This week in
our reading from the Hebrew scriptures (Exodus 16:2-15) the Israelite's are in the wilderness just six weeks when they start living in the
past. Hungry and cranky, realizing they don’t know where they’re going or how
they’ll get there or how long it will take, with no established religion or
government, no social safety net, and no leftovers— they complain. “If only we
had died in Egypt where we sat around and ate as much as we wanted!” (Ah,
flawed memories!)
God again
listens to their cries and provides abundance they could never have imagined.
This is the central wilderness experience, the first of many lessons in the
making of a people. God says, “I will be your God,” calls them “my people,”

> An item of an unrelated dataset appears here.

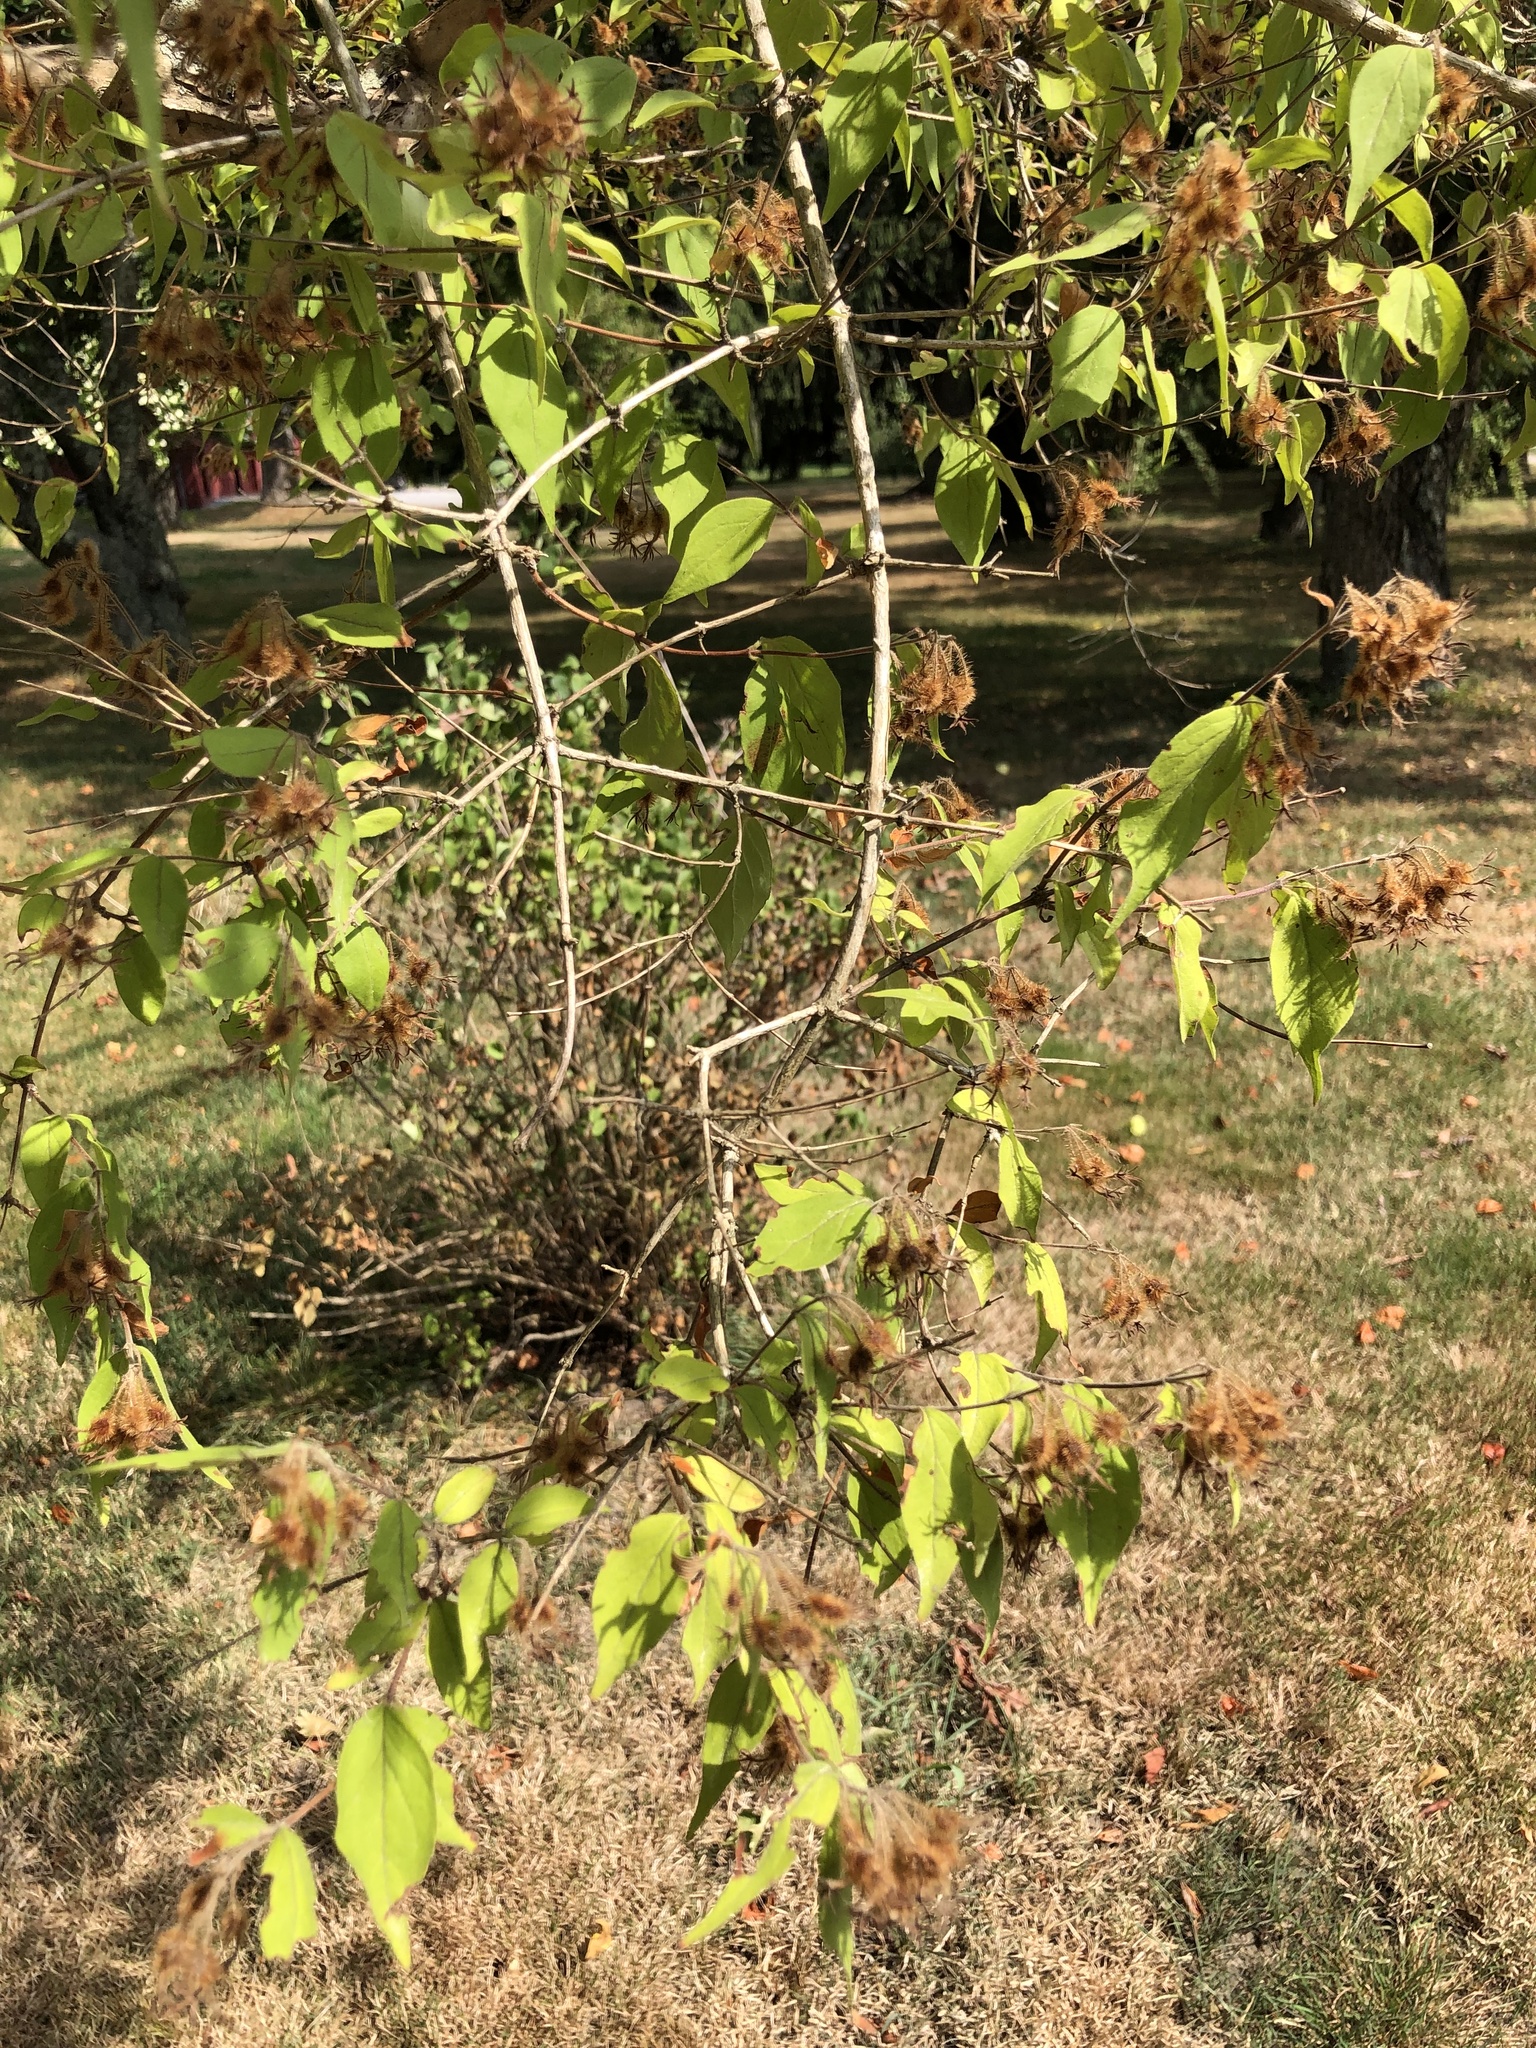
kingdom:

then needs to teach them what that means— they have to work the vision making
process and discern a mission statement (“Love the Lord with all your heart,
soul, mind, and strength, and love your neighbour as yourself,” seems pretty
good!).
They need to
wander in order to discover that God will lead them if they will follow. They want
to look back without rose-coloured glasses so they can look forward with hope.

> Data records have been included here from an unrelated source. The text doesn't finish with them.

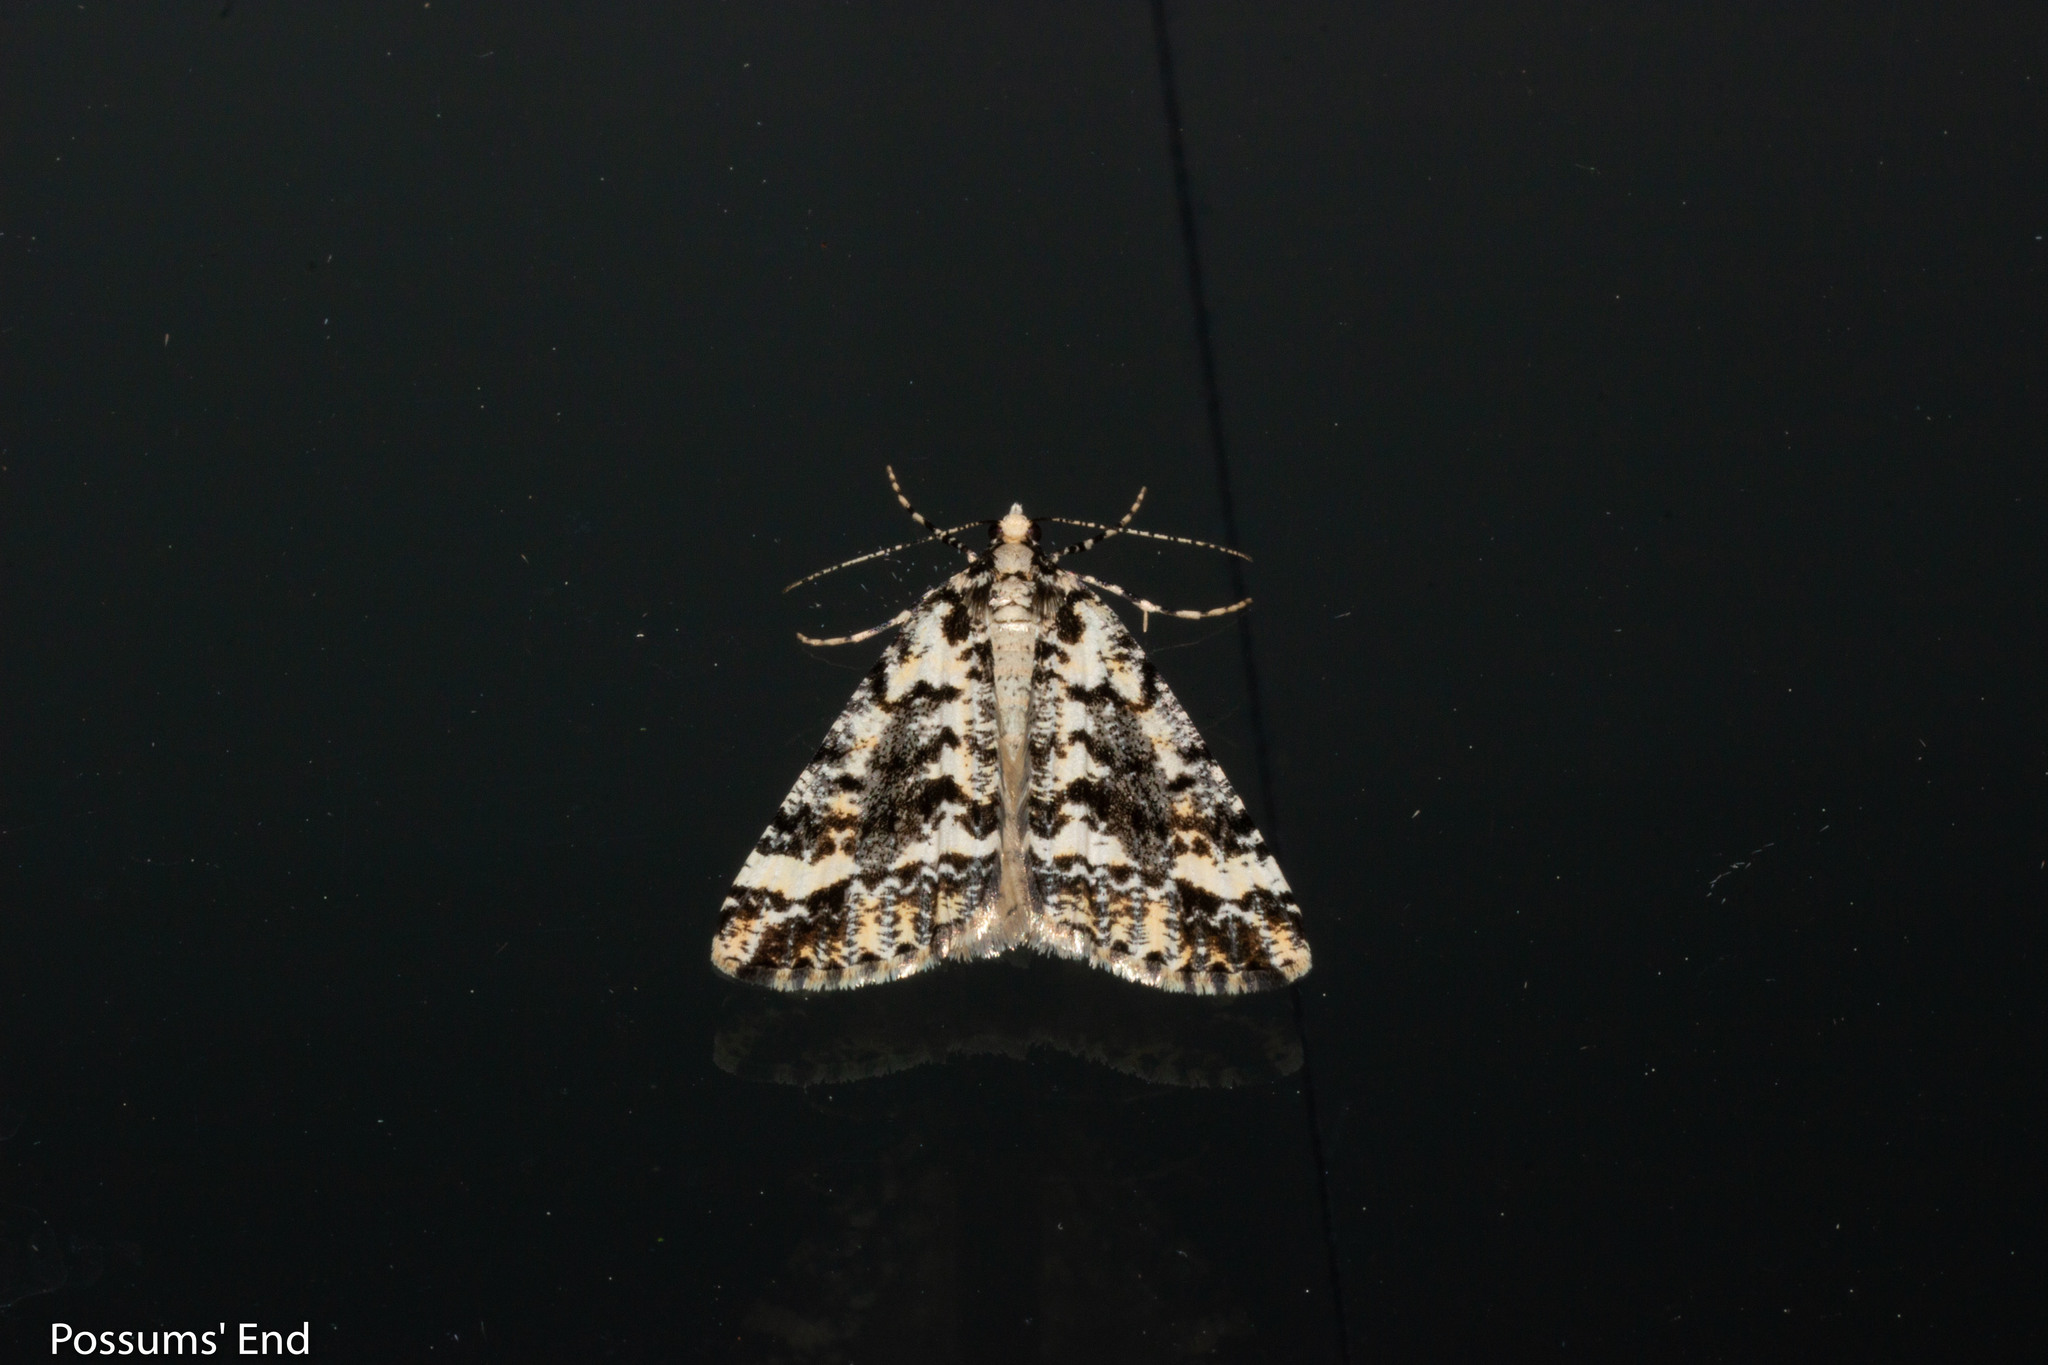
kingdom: Animalia
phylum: Arthropoda
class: Insecta
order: Lepidoptera
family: Geometridae
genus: Pseudocoremia
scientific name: Pseudocoremia leucelaea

They need to learn that God is love and discern who God is calling them to be.
This first lesson is learning to rely on God’s goodness and abundance. It
sounds cliché and naïve now, and I suspect then, too— but alone out in the
desert, the Israelites literally depended on God for their daily bread, their
safety, their lives.
Even as they
learn the stark truth that we are all dependent on God despite our perceived
independence, they learn of God’s faithfulness. They learn that hoarding
doesn’t get us anywhere. They learn that God’s abundance comes along with
justice— not whatever I want, but what we, the community, need. The story is a
familiar one. It happens again and again, not just on the Hebrew people’s trek
through the wilderness, but in our communities today. When times are tough,
when we are threatened, when we are afraid, it is hard to remember our
blessings, and very easy to focus on what is lacking.
Nor should we
underestimate the difficulties of life in the desert. The routines of Egypt—
whatever their hardships— were a known quantity. Life as slaves is difficult,
but survivable. The wilderness, though, has no known support system. But when
the waters of the sea closed over Pharaoh’s army, God burned any bridge back to
Egypt. The story of manna in the desert is rightly understood as God’s
providential care, God’s mercy for the people, and God standing with them to
see them through— bread from heaven, indeed. What are we to make, though, of
the Lord’s purpose? The Lord speaks to the peoples. God needs to “test them to
see whether they follow Instruction or not.”
“What is it?”
the people exclaim, when they encounter this manna. Apparently, this is a test
indeed. This manna is food (the Egyptian word mennu means “food”), but it is
strange food (the Arabic man hu means “This is insect secretions”). God will
faithfully send manna throughout the time in the wilderness. Is the “testing” a
part of the Lord’s teaching process, reinforcing again and again that God is trustworthy
and worth following?
Today it is
enough to remember that we are tested like this all the time. More than a
thousand years after this story, Jesus will teach that asking for daily bread
is enough to pray. We might wish for a lifetime supply of our favourite
delicacies, but can we be thankful for what God provides? For the gift of life?
For all that God has done and has promised?